*Questions*.
**A.** Answer these questions using the passage on Primorye:
(i) How long is the train trip from Vladivostok to Moscow?
(ii) What do many Siberians call western Russia?
(iii) In what year was a tiger shot after repeatedly charging cars by the airport?
**B.** Reproduce the passage on Primorye word for word, from "More than one" up to and including "poachers more compliant.".

[[ Given passage open ]]

More than one poor soul has been bound to a tree here and consigned to a hideous death from insect bites, and even Yuri Trush has used this method to make stubborn poachers more compliant.

Once considered part of Outer Manchuria, Primorye, or Primorskii Krai, is Russia’s southeasternmost territory; it is the man-made container for most of the Amur tiger’s current range, and about two million people live there. Protruding conspicuously from Russia’s vast bulk, Primorye is embedded in China’s eastern flank like a claw or a fang, and it remains a sore spot to this day. The territory is an embodiment of the tension between proximity and possession: the capital, Vladivostok, which is home to more than half a million people, is just a two-day train journey from Beijing. The trip to Moscow, on the other hand, is a week-long, 5,800-mile epic on the Trans-Siberian. No other major city lies so far from its national capital; even Australia is closer.

It is hard to express how far over the horizon this region lies in relation to Russia’s political, cultural, and economic centers, but a nickname can offer insight to a place just as it can to a person. Many Siberians refer to western Russia as the materik—the Mainland, which is similar to the way Alaskans think of the Lower 48. But most of Siberia is thousands of miles closer to the capital than Russia’s Far East. In terms of sheer remoteness—both geographic and cultural—the Maritime Territory is more like Hawai’i. As a result, visitors will find themselves standing out conspicuously in a geographic vortex where the gravitational pulls of Europe and North America are weak, and familiar landmarks are virtually nonexistent. Primorye doesn’t get many visitors and, out here on Eurasia’s ragged eastern rim, you are more likely to find kinship in your foreignness with a North Korean “guest” worker than with a wayward German tourist.

Vladivostok, which is the home base of Inspection Tiger, lies further south than the French Riviera, but this is hard to reconcile with the fact that the bays here stay frozen until April. Tigers used to roam the wedge-shaped hills above the harbor, and one of these is still called Tiger Hill; down below is a Tigrine Street. In hard winters, their namesakes still prowl the outskirts of the city, hunting for dogs; in 1997, one had to be shot after repeatedly charging cars by the airport. In this and other ways, Primorye represents a threshold between civilization and the frontier. This territory—and the Far East in general—occupies its own strange sphere, somewhere between the First World and the Third. That the trains are clean and run on time is a point of honor and pride, but when they get to the station there may be no platform and the retractable steps might be frozen shut, forcing you to simply heave your luggage into the darkness and jump out after it.

[[ Given passage closed ]]
[[ Given material open ]]

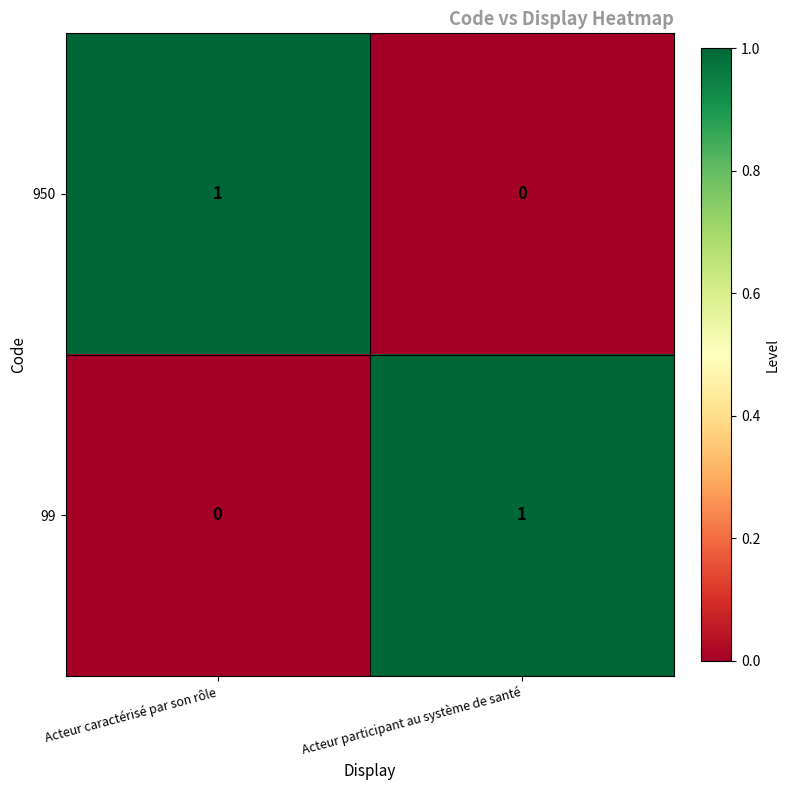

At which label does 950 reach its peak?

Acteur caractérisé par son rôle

[[ Given material closed ]]

*Solutions per task*.
**A.**
(i) A week-long, 5,800-mile trip on the Trans-Siberian.
(ii) The materik, meaning "the Mainland."
(iii) 1997.

**B.**
More than one poor soul has been bound to a tree here and consigned to a hideous death from insect bites, and even Yuri Trush has used this method to make stubborn poachers more compliant.